(Stored data entries)
☆ ☆ ☆ ☆
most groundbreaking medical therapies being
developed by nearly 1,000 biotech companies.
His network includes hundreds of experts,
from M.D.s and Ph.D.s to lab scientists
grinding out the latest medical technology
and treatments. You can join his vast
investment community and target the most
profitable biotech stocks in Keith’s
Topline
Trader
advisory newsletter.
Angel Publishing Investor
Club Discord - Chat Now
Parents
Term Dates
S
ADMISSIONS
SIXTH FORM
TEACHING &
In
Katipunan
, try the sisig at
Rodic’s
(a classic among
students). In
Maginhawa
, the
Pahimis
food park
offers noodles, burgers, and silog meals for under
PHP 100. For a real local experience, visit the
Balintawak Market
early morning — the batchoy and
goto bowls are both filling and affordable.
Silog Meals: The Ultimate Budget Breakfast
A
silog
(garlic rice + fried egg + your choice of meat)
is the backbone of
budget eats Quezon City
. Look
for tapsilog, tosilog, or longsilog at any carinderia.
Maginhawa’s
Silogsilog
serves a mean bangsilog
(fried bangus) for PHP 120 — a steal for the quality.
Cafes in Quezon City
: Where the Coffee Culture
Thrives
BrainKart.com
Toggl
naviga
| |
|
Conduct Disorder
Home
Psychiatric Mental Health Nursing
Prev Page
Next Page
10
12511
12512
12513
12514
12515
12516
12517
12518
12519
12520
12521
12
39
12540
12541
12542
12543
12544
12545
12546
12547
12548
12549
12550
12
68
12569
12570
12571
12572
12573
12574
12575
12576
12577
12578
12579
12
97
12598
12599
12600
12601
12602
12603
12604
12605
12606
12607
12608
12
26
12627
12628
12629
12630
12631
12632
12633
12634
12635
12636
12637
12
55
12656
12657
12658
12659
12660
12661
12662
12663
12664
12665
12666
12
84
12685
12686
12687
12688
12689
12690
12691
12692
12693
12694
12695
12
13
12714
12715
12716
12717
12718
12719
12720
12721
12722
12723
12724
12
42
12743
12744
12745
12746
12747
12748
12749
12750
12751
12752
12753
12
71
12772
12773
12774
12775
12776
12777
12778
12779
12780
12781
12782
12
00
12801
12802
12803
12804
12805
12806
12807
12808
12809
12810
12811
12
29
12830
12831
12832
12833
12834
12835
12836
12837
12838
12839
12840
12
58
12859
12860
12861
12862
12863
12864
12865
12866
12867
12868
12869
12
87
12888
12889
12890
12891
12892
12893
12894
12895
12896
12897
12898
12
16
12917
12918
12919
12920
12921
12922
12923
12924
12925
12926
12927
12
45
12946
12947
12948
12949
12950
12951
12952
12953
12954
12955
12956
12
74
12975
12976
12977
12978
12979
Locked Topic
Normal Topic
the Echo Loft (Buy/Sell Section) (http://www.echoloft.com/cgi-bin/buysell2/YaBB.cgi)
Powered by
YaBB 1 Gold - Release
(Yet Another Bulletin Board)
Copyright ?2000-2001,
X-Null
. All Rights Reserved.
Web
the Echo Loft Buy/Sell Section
☆ ☆ ☆ ☆
Copy each line of the records verbatim.

Result for this task
most groundbreaking medical therapies being
developed by nearly 1,000 biotech companies.
His network includes hundreds of experts,
from M.D.s and Ph.D.s to lab scientists
grinding out the latest medical technology
and treatments. You can join his vast
investment community and target the most
profitable biotech stocks in Keith’s
Topline
Trader
advisory newsletter.
Angel Publishing Investor
Club Discord - Chat Now
Parents
Term Dates
S
ADMISSIONS
SIXTH FORM
TEACHING &
In
Katipunan
, try the sisig at
Rodic’s
(a classic among
students). In
Maginhawa
, the
Pahimis
food park
offers noodles, burgers, and silog meals for under
PHP 100. For a real local experience, visit the
Balintawak Market
early morning — the batchoy and
goto bowls are both filling and affordable.
Silog Meals: The Ultimate Budget Breakfast
A
silog
(garlic rice + fried egg + your choice of meat)
is the backbone of
budget eats Quezon City
. Look
for tapsilog, tosilog, or longsilog at any carinderia.
Maginhawa’s
Silogsilog
serves a mean bangsilog
(fried bangus) for PHP 120 — a steal for the quality.
Cafes in Quezon City
: Where the Coffee Culture
Thrives
BrainKart.com
Toggl
naviga
| |
|
Conduct Disorder
Home
Psychiatric Mental Health Nursing
Prev Page
Next Page
10
12511
12512
12513
12514
12515
12516
12517
12518
12519
12520
12521
12
39
12540
12541
12542
12543
12544
12545
12546
12547
12548
12549
12550
12
68
12569
12570
12571
12572
12573
12574
12575
12576
12577
12578
12579
12
97
12598
12599
12600
12601
12602
12603
12604
12605
12606
12607
12608
12
26
12627
12628
12629
12630
12631
12632
12633
12634
12635
12636
12637
12
55
12656
12657
12658
12659
12660
12661
12662
12663
12664
12665
12666
12
84
12685
12686
12687
12688
12689
12690
12691
12692
12693
12694
12695
12
13
12714
12715
12716
12717
12718
12719
12720
12721
12722
12723
12724
12
42
12743
12744
12745
12746
12747
12748
12749
12750
12751
12752
12753
12
71
12772
12773
12774
12775
12776
12777
12778
12779
12780
12781
12782
12
00
12801
12802
12803
12804
12805
12806
12807
12808
12809
12810
12811
12
29
12830
12831
12832
12833
12834
12835
12836
12837
12838
12839
12840
12
58
12859
12860
12861
12862
12863
12864
12865
12866
12867
12868
12869
12
87
12888
12889
12890
12891
12892
12893
12894
12895
12896
12897
12898
12
16
12917
12918
12919
12920
12921
12922
12923
12924
12925
12926
12927
12
45
12946
12947
12948
12949
12950
12951
12952
12953
12954
12955
12956
12
74
12975
12976
12977
12978
12979
Locked Topic
Normal Topic
the Echo Loft (Buy/Sell Section) (http://www.echoloft.com/cgi-bin/buysell2/YaBB.cgi)
Powered by
YaBB 1 Gold - Release
(Yet Another Bulletin Board)
Copyright ?2000-2001,
X-Null
. All Rights Reserved.
Web
the Echo Loft Buy/Sell Section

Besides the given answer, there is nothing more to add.